Given passage Start Marker
And what a year it's been. Our very first pick of the year is a debate we staged in October in London to celebrate the publication of our first ever book: Is Free Speech Under Threat? For more than two decades, Intelligence Squared has brought together the most brilliant minds in the world to debate the issues that matter in a respectful and civil manner.
That's why we were thrilled to work with The Bodley Head to bring this mission to the world of print with a new book series called Think Again. The series will address today's most challenging and important questions in a uniquely constructive format. Two expert, contrasting, and equally persuasive views in a single volume. Is Free Speech Under Threat? is our first title in this series.
This is a topic that always generates debate, but perhaps now more than ever, it feels like a particularly heightened conversation and one of huge importance. BBC broadcaster Johnny Diamond hosted a live debate between our two essayists at Conway Hall in London earlier this year.
Those essayists are Suzanne Nossel. She recently served as the CEO of PEN America, the leading human rights and free expression organization. She's the author of Dare to Speak, defending free speech for all. In previous years, she has been a leader in both the corporate and nonprofit sectors, including roles in organizations such as Human Rights Watch and Amnesty International.
And she's advocated for human rights and humanitarian issues as part of both the Obama and Clinton administrations. She makes the case that free speech is indeed under threat. Joining her is our co-author, Dr. Charlotte Lydia Riley.
She's Associate Professor at the University of Southampton and specialises in exploring issues such as the British Empire, decolonisation, the British Left and feminist movements. Her books include The Free Speech Wars and Imperial Island, A History of the Empire in Modern Britain. Let's join our host for the evening now with more. BBC News presenter and royal correspondent, Jonny Diamond.
Thank you very much, and welcome to you all, welcome to those of you who are here in the hall, welcome to those of you who are watching online, welcome to the official launch debate for the Intelligence Squared new book series, Think Again. I am Johnny Diamond, and I'm delighted to introduce our speakers tonight, who are also the writers of this book, Suzanne Nossel and Charlotte Kemp.
Lydia Riley. Suzanne is a former US State Department official, human rights advocate, an author, and is the CEO of PEN America since 2013. Charlotte Lydia Riley is an historian of 20th century Britain at the University of Southampton, specialising in questions about empire politics, culture, and identity. She's also the editor of the Free Speech
Just a quick word about the format of the evening. Charlotte and Suzanne will each speak for five minutes up at the lectern. They'll then return here. I will talk with them and put points to them for around 40 minutes. We'll see how it goes. And then we're going to open it up to questions later.
from the audience here and also the audience online. I get questions from the audience online on the handy iPad directly in front of me. Please do feel free to send them in. The book...
Given passage End Marker
Information provided Start Marker
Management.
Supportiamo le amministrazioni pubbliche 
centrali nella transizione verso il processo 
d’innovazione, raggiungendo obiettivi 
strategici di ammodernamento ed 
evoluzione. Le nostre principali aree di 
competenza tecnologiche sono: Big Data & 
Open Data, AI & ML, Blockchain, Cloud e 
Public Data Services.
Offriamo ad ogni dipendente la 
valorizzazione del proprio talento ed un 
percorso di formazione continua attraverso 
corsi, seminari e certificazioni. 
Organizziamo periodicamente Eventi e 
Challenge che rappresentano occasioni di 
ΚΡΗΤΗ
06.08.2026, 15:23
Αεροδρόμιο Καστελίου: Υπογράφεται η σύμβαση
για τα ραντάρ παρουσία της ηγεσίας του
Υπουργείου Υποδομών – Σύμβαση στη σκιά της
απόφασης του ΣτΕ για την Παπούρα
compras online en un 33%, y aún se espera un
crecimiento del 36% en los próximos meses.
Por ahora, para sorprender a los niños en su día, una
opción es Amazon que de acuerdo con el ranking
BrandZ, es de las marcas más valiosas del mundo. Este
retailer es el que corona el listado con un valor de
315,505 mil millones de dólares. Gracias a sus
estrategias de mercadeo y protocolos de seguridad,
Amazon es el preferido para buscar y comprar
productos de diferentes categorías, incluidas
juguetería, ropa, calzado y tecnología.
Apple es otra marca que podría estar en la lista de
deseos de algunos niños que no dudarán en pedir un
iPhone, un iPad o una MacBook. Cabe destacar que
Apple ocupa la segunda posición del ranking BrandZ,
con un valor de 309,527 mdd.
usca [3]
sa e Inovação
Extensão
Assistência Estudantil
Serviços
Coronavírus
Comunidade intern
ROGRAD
Information provided End Marker
Information provided Start Marker
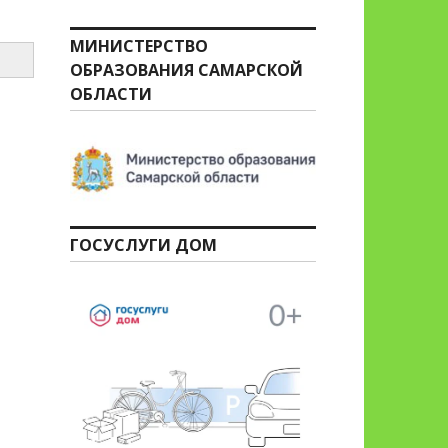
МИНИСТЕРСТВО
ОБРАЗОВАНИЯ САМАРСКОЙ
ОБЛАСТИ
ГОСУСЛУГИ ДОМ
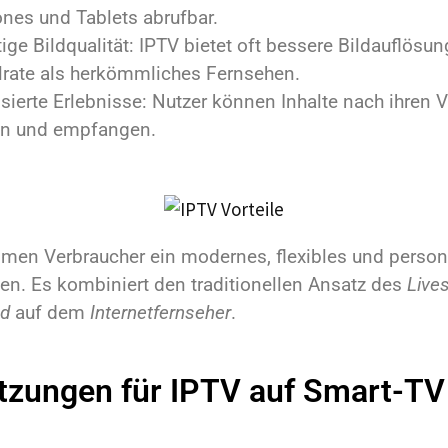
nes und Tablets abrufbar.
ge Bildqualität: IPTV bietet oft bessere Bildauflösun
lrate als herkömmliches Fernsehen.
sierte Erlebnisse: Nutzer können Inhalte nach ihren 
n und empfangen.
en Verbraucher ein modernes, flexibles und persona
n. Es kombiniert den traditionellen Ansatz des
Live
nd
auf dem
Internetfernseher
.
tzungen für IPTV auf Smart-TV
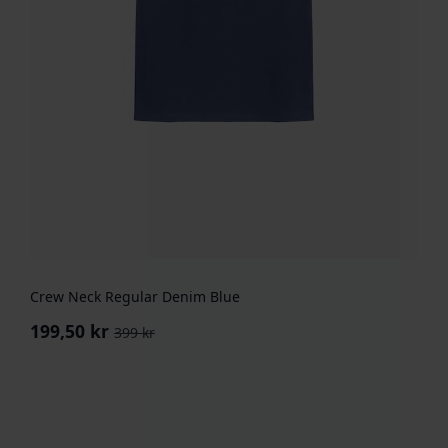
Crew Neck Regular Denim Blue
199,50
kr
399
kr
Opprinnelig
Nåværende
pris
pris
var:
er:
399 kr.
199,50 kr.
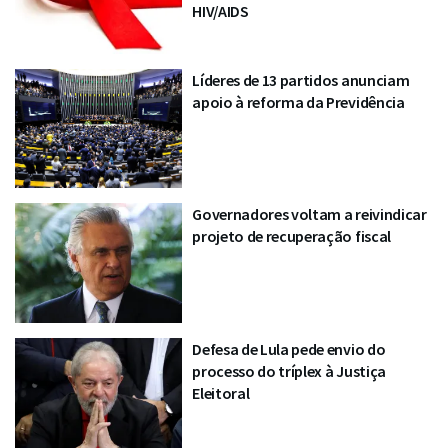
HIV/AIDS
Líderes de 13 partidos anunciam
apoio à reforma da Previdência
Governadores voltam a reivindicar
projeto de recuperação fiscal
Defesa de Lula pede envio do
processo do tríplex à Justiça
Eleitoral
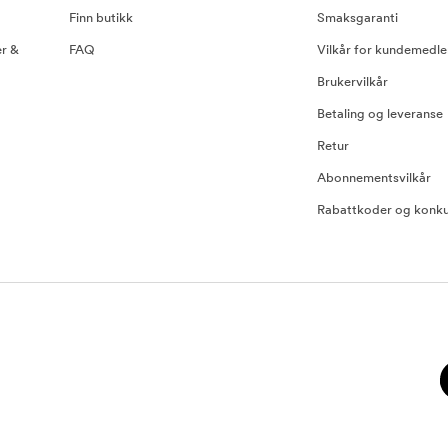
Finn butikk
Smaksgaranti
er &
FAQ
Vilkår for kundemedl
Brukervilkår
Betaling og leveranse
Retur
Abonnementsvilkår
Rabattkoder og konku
Information provided End Marker
> [Work order 1]
In the free speech debate introduction, rewrite the part starting at "Lydia Riley. Suzanne" and ending at "to questions later.", substituting "podium" for "lectern".
> [Work order 2]
Continue the free speech debate introduction from the point where it stops.

> [Answer 1]
Lydia Riley. Suzanne is a former US State Department official, human rights advocate, an author, and is the CEO of PEN America since 2013. Charlotte Lydia Riley is an historian of 20th century Britain at the University of Southampton, specialising in questions about empire politics, culture, and identity. She's also the editor of the Free Speech
Just a quick word about the format of the evening. Charlotte and Suzanne will each speak for five minutes up at the podium. They'll then return here. I will talk with them and put points to them for around 40 minutes. We'll see how it goes. And then we're going to open it up to questions later.

> [Answer 2]
has these two essays in. Matt's talked about the format. I can tell you about the essays, which are superb, not just because they're very compellingly argued, but because they are beautifully written as well, and I cannot recommend it highly enough. You will get a tiny snatch of it tonight. It is well worth reading, and as I think Matt said, the authors will be signing copies afterwards. We'll be discussing their contrasting views later,
When we hear from you, questions and statements are welcome. I should say statements should probably be something that the authors can respond to rather than be shocked or abused by. But I do look forward to hearing from you when we can open it up. That is enough from me, and let us hear from them. I think you're going to start, aren't you, Suzanne? Suzanne. Good evening. It's a pleasure to be here.
So asking someone in my job running a free speech organization whether free speech is under threat is a little like asking an oncologist if cancer is really deadly. Living and breathing threats to free speech, it's hard for me to conceive of a worldview that thinks open discourse is alive and well. I do come at this debate from a U.S. perspective. My organization, PEN America, has documented more than 10,000 books banned in schoolrooms and libraries over the last year.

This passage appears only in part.